Diviser une touffe est le moyen simple et fiable d'obtenir davantage de plants, et elle supporte une manipulation plus rude qu'un iris barbu ne le tolérerait jamais. Fais-le en fin d'été ou en début de printemps, une fois la floraison passée : rabats les feuilles à 15 à 20 cm, divise la touffe en morceaux avec une lame bien aiguisée de façon à ce que chacun garde au moins deux éventails, puis enterre chaque morceau sous 2 à 5 cm de terre et garde-le humide. Les nouvelles racines s'accrochent en environ 6 à 8 semaines, même si une jeune division peut attendre une saison entière avant sa première floraison.

SemisModéré

Sème dès maturité · Plusieurs saisons pour atteindre la taille de floraison

Semer des graines est la voie patiente, et elle convient mieux à l'espèce sauvage qu'aux cultivars nommés, car les hybrides ne se reproduisent pas fidèlement.
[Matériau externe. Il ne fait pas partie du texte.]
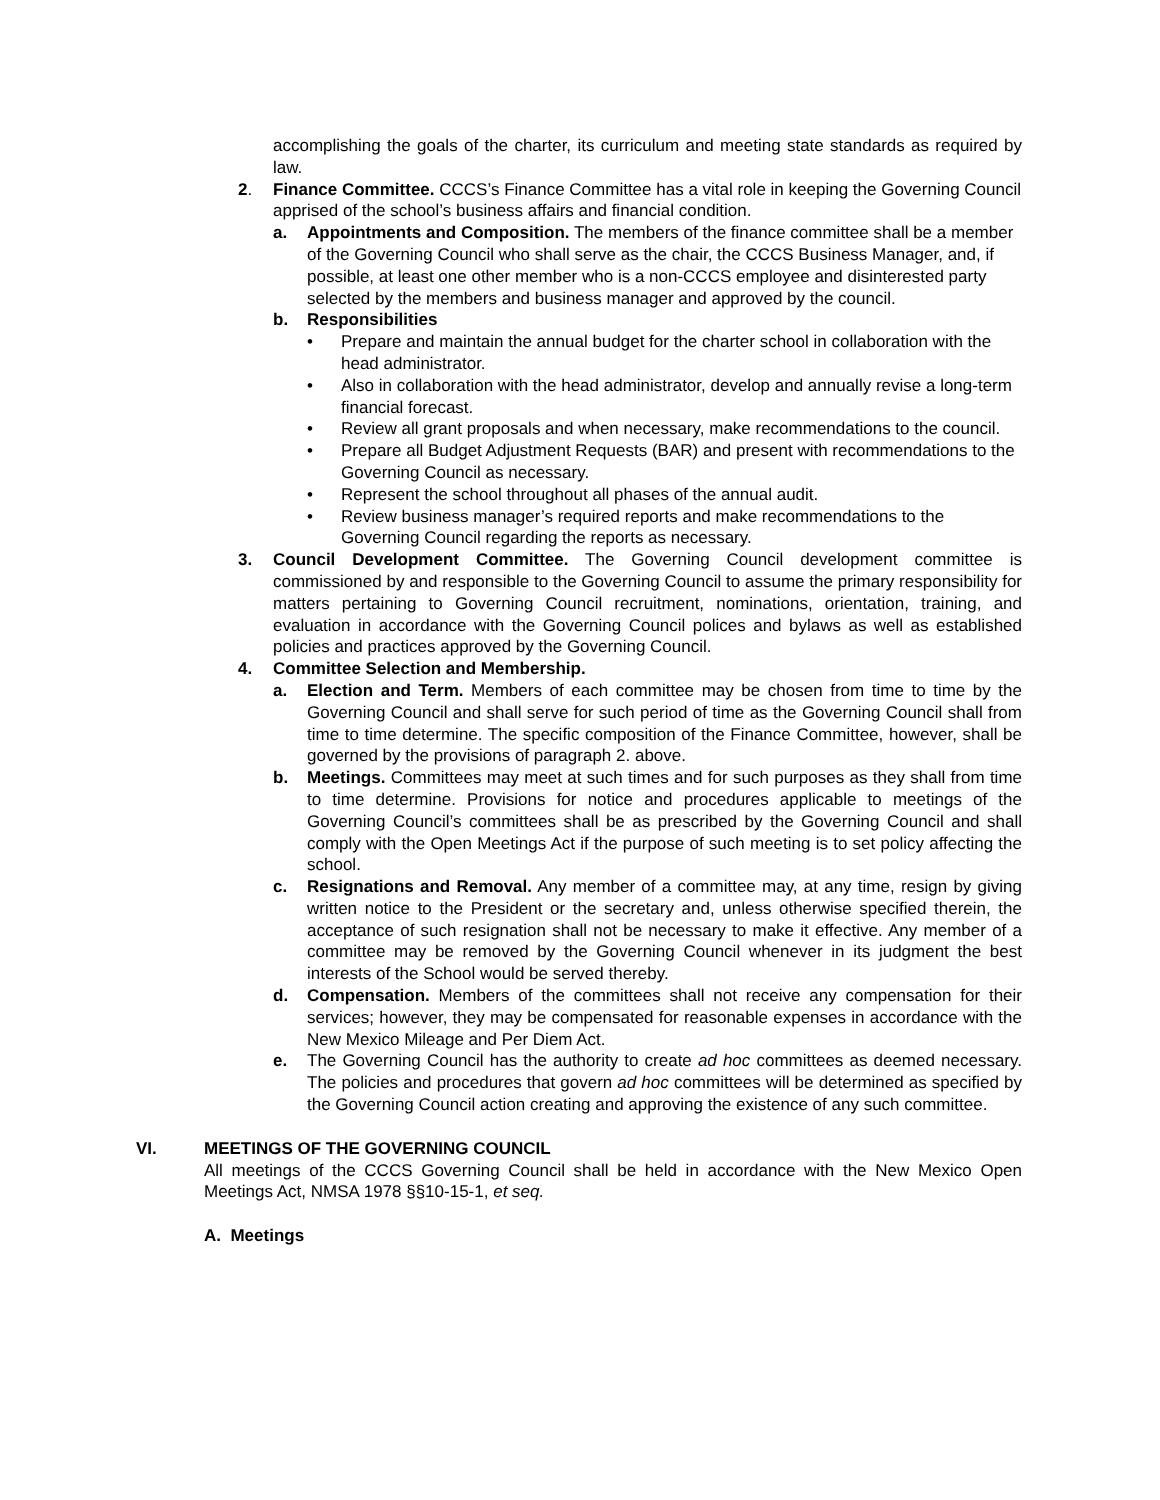accomplishing the goals of the charter, its curriculum and meeting state standards as required by law.
2. Finance Committee. CCCS’s Finance Committee has a vital role in keeping the Governing Council apprised of the school’s business affairs and financial condition.
a. Appointments and Composition. The members of the finance committee shall be a member of the Governing Council who shall serve as the chair, the CCCS Business Manager, and, if possible, at least one other member who is a non-CCCS employee and disinterested party selected by the members and business manager and approved by the council.
b. Responsibilities
• Prepare and maintain the annual budget for the charter school in collaboration with the head administrator.
• Also in collaboration with the head administrator, develop and annually revise a long-term financial forecast.
• Review all grant proposals and when necessary, make recommendations to the council.
• Prepare all Budget Adjustment Requests (BAR) and present with recommendations to the Governing Council as necessary.
• Represent the school throughout all phases of the annual audit.
• Review business manager’s required reports and make recommendations to the Governing Council regarding the reports as necessary.
3. Council Development Committee. The Governing Council development committee is commissioned by and responsible to the Governing Council to assume the primary responsibility for matters pertaining to Governing Council recruitment, nominations, orientation, training, and evaluation in accordance with the Governing Council polices and bylaws as well as established policies and practices approved by the Governing Council.
4. Committee Selection and Membership.
a. Election and Term. Members of each committee may be chosen from time to time by the Governing Council and shall serve for such period of time as the Governing Council shall from time to time determine. The specific composition of the Finance Committee, however, shall be governed by the provisions of paragraph 2. above.
b. Meetings. Committees may meet at such times and for such purposes as they shall from time to time determine. Provisions for notice and procedures applicable to meetings of the Governing Council’s committees shall be as prescribed by the Governing Council and shall comply with the Open Meetings Act if the purpose of such meeting is to set policy affecting the school.
c. Resignations and Removal. Any member of a committee may, at any time, resign by giving written notice to the President or the secretary and, unless otherwise specified therein, the acceptance of such resignation shall not be necessary to make it effective. Any member of a committee may be removed by the Governing Council whenever in its judgment the best interests of the School would be served thereby.
d. Compensation. Members of the committees shall not receive any compensation for their services; however, they may be compensated for reasonable expenses in accordance with the New Mexico Mileage and Per Diem Act.
e. The Governing Council has the authority to create ad hoc committees as deemed necessary. The policies and procedures that govern ad hoc committees will be determined as specified by the Governing Council action creating and approving the existence of any such committee.
VI. MEETINGS OF THE GOVERNING COUNCIL
All meetings of the CCCS Governing Council shall be held in accordance with the New Mexico Open Meetings Act, NMSA 1978 §§10-15-1, et seq.
A. Meetings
Disperse les graines dès qu'elles arrivent à maturité et arme-toi de patience, car un jeune semis a besoin de plusieurs saisons avant d'être assez grand pour fleurir.

Idées reçues

Idée reçue

L'iris de Sibérie exigerait les mêmes divisions constantes et pulvérisations antiforeurs que l'iris barbu.

Réalité

Heureusement, ce n'est pas le cas. L'iris de Sibérie forme des touffes bien nettes, n'offre aux foreurs aucun rhizome charnu à percer, et n'est tout simplement pas gêné par la pourriture molle qui touche les variétés barbues. Le diviser environ tous les 3 ans est tout ce qu'il demande, et entre-temps il reste presque exempt de ravageurs.

Idée reçue

L'iris ne présenterait aucun danger pour les animaux de compagnie.

Réalité

Malheureusement, c'est faux. L'iris est toxique pour les chats, les chiens et les chevaux, et le rhizome en concentre la plus forte dose. Un animal qui le mâchouille peut se retrouver à baver et vomir, avec diarrhée et abattement en prime, alors mieux vaut le garder hors de portée.